Don't expect much star power
Unfortunately, Woods has rarely played in this event and won’t be here this time either. Adding to this lack of star power is the fact that three-time champion Phil Mickelson, a Scottsdale regular throughout his career who graduated from nearby Arizona State University, opted to play in Saudi Arabia instead. This was Mickelson’s last chance as a 40-something to play here. He turns 50 in June so one must wonder how many more appearances he’ll make at Scottsdale.
TPC Scottsdale is home to one of golf's best short holes
TPC Scottsdale, designed by Tom Weiskopf and the late Jay Morrish, is a par 71 and listed at 7,261 yards. Aside from the aforementioned 16th, the drivable, 336-yard 17th provides a bunch of drama in its own right and is one of golf’s best short holes. It has a long and narrow green, with a bailout area to the right and water to the left. Any score from eagle to double bogey is routinely in the cards, and back in 2001, Andrew Magee happened to ace it in what is still the only hole in one on a par 4 in PGA Tour history.
Then comes the 18th, which is a modest 442 yards. However, a few years ago church pew bunkers like the ones you see at Oakmont Country Club is famous for were placed at the end of the lake, thereby creating a difficult carry. While not as exciting as the two prior holes, the 18th does get players to think about the risk.

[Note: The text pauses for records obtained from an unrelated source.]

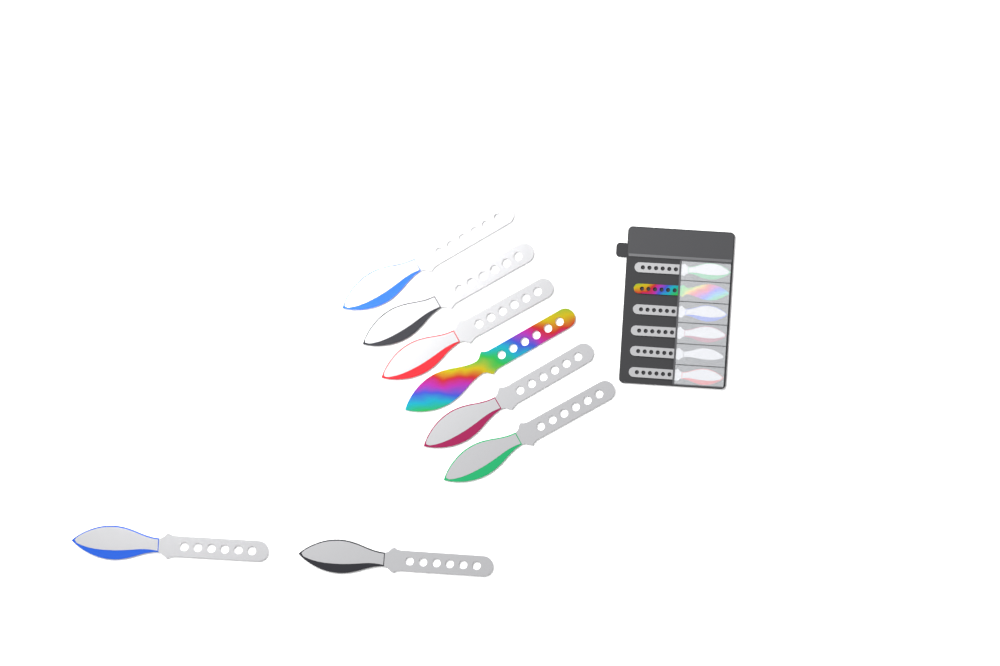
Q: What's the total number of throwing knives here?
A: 14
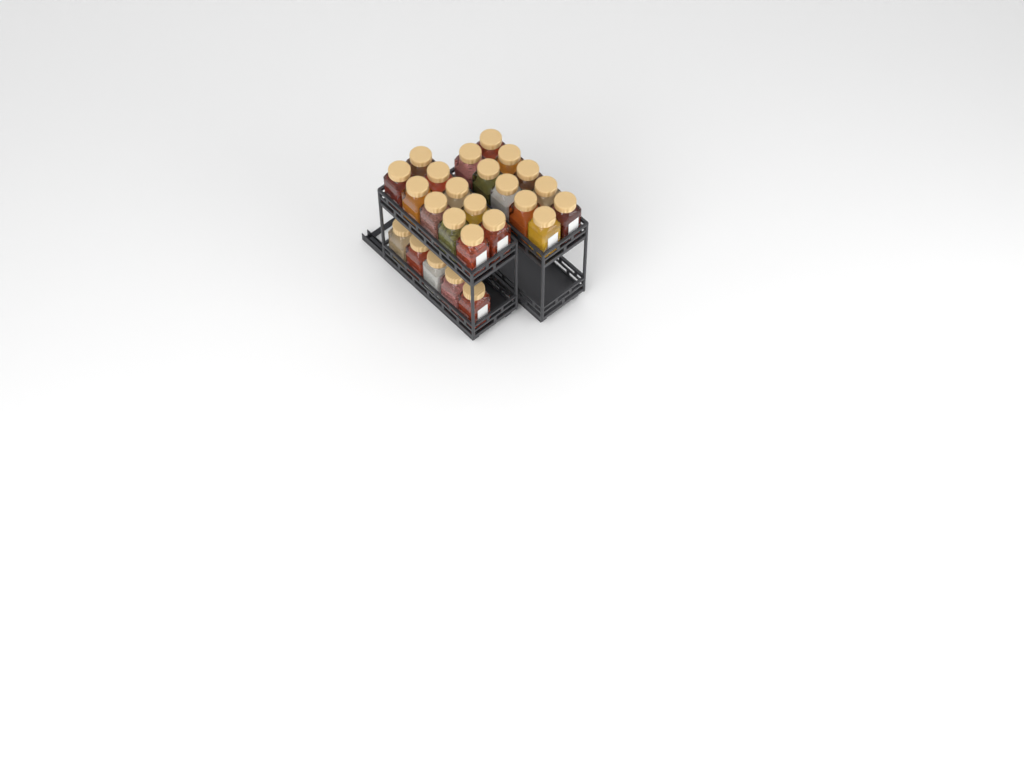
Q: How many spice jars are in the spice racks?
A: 25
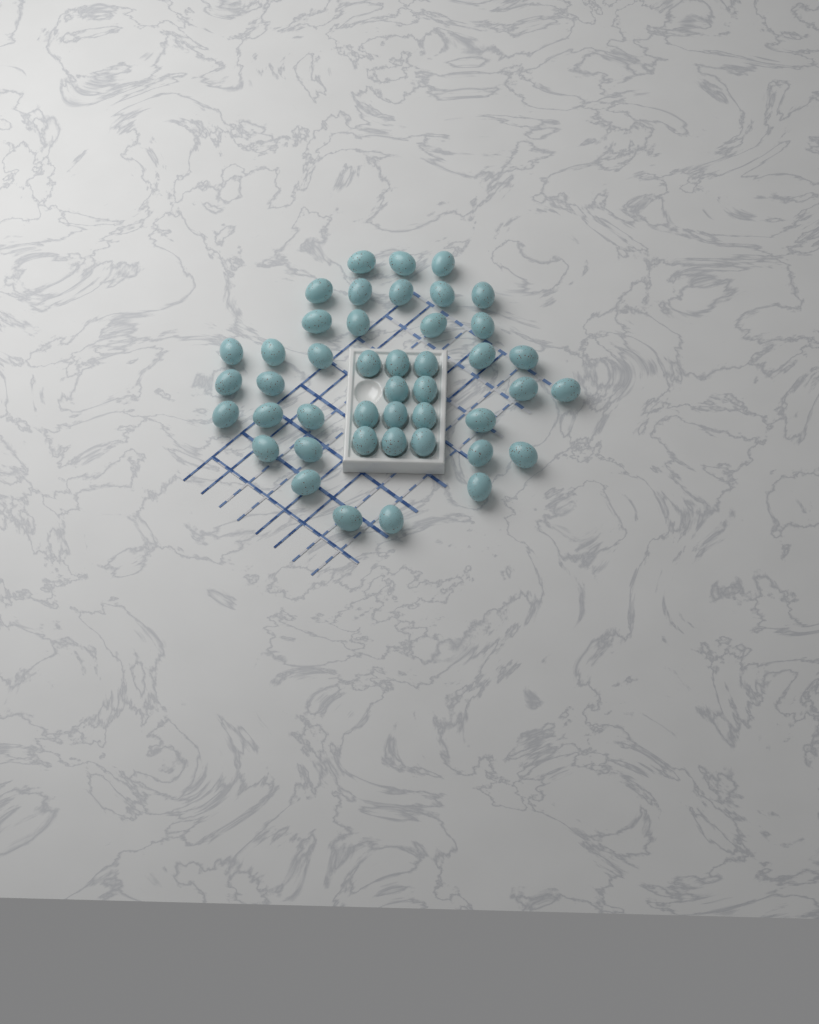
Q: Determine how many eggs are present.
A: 44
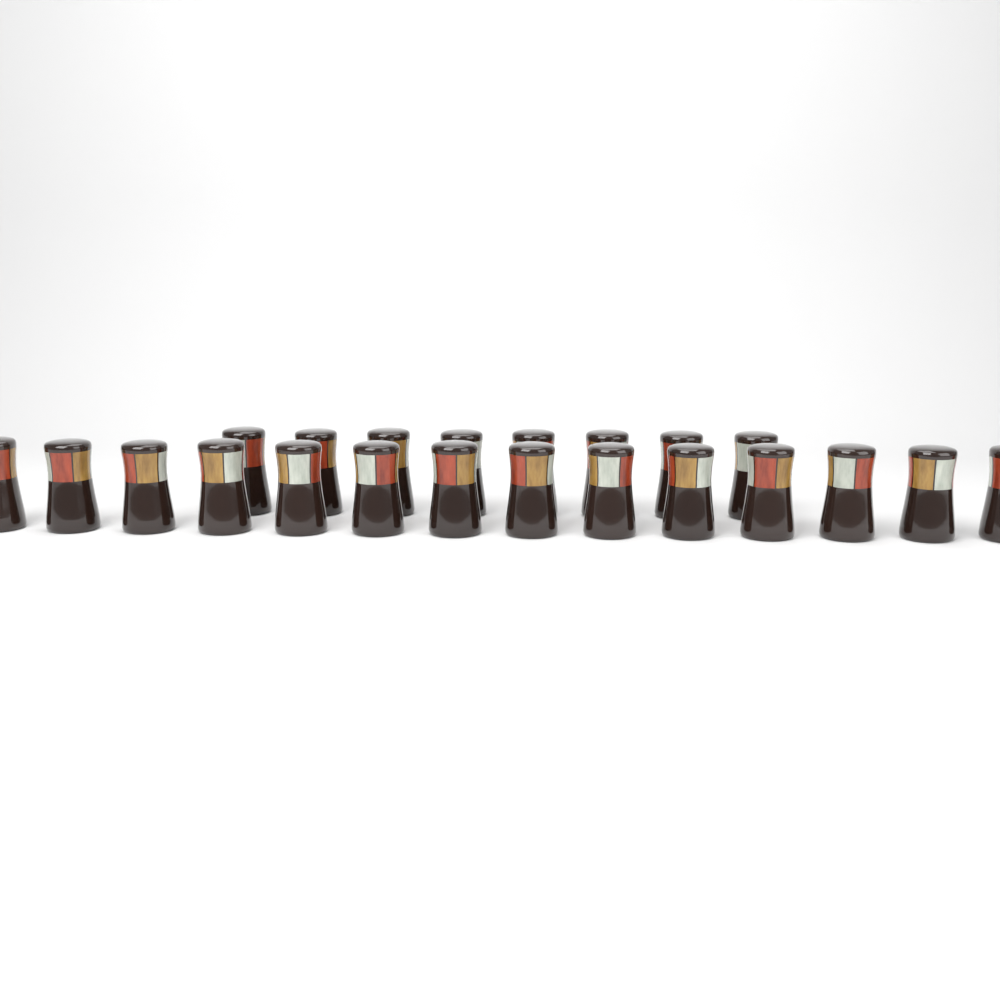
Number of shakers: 22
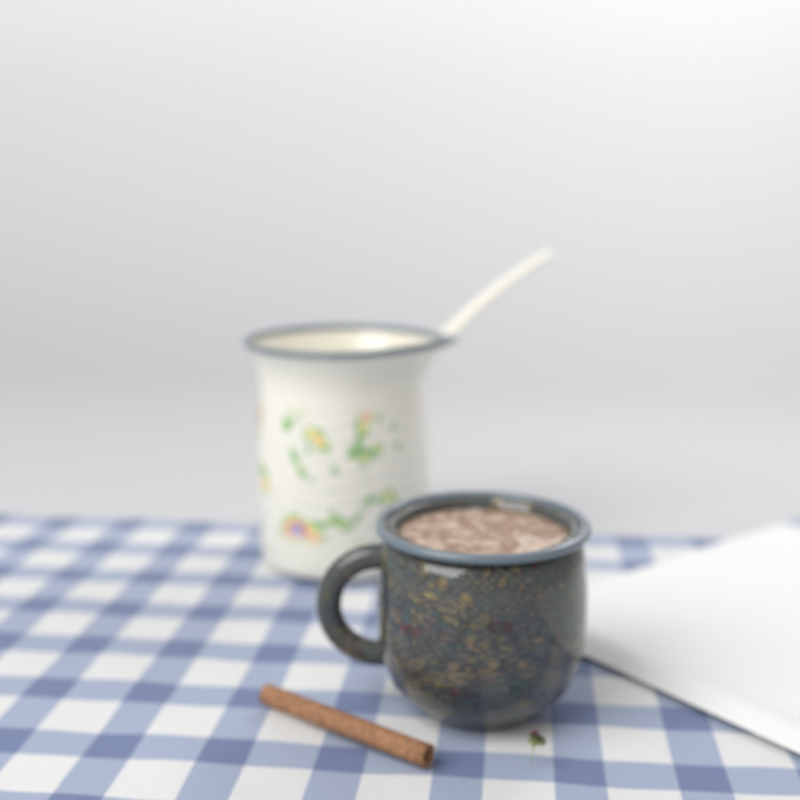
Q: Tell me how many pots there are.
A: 1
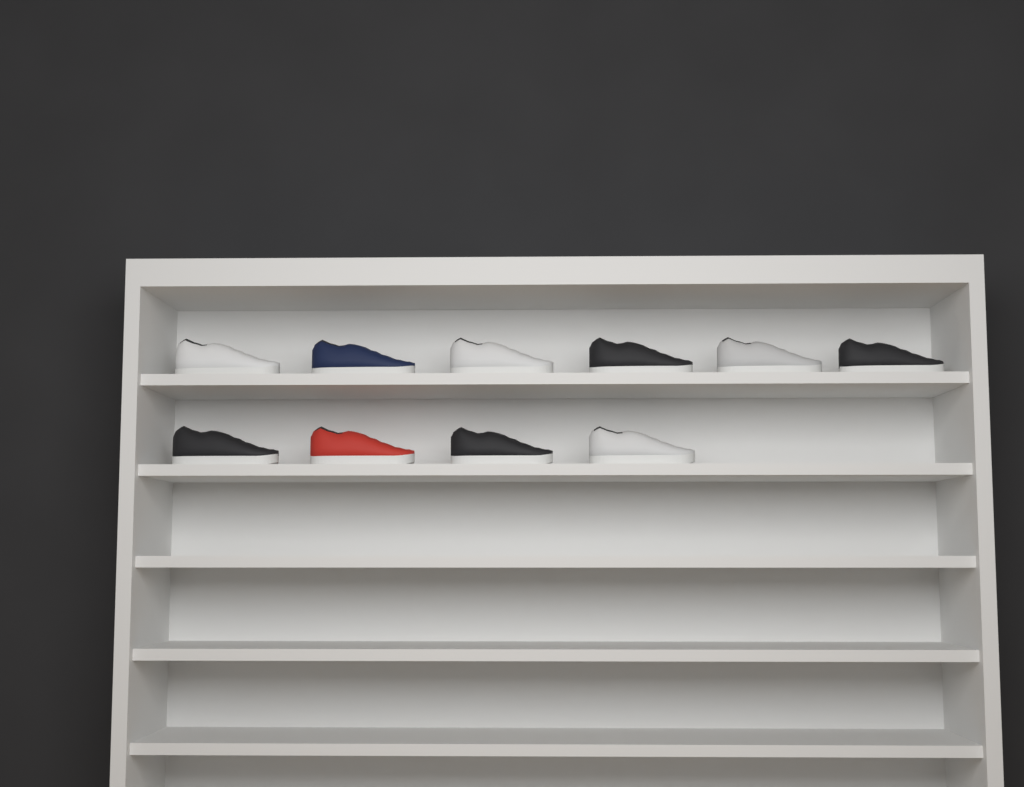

Keep an eye on Matt Kuchar
Obviously, the Waste Management field is wide open, and one I could see making some noise at +2500 is veteran Matt Kuchar. Now 41 years of age, the 1997 U.S. Amateur winner possesses three consecutive top 10 finishes in Scottsdale, so the track record here has improved after a spotty record earlier in his career. Kuchar won’t overwhelm people with his power, but there isn’t anything in this game he does poorly. He won in Singapore just two weeks ago, albeit against a weaker field, but also won twice last season and earned eight top 10 finishes. Kuchar would warrant a look for all props, and a win is inconceivable.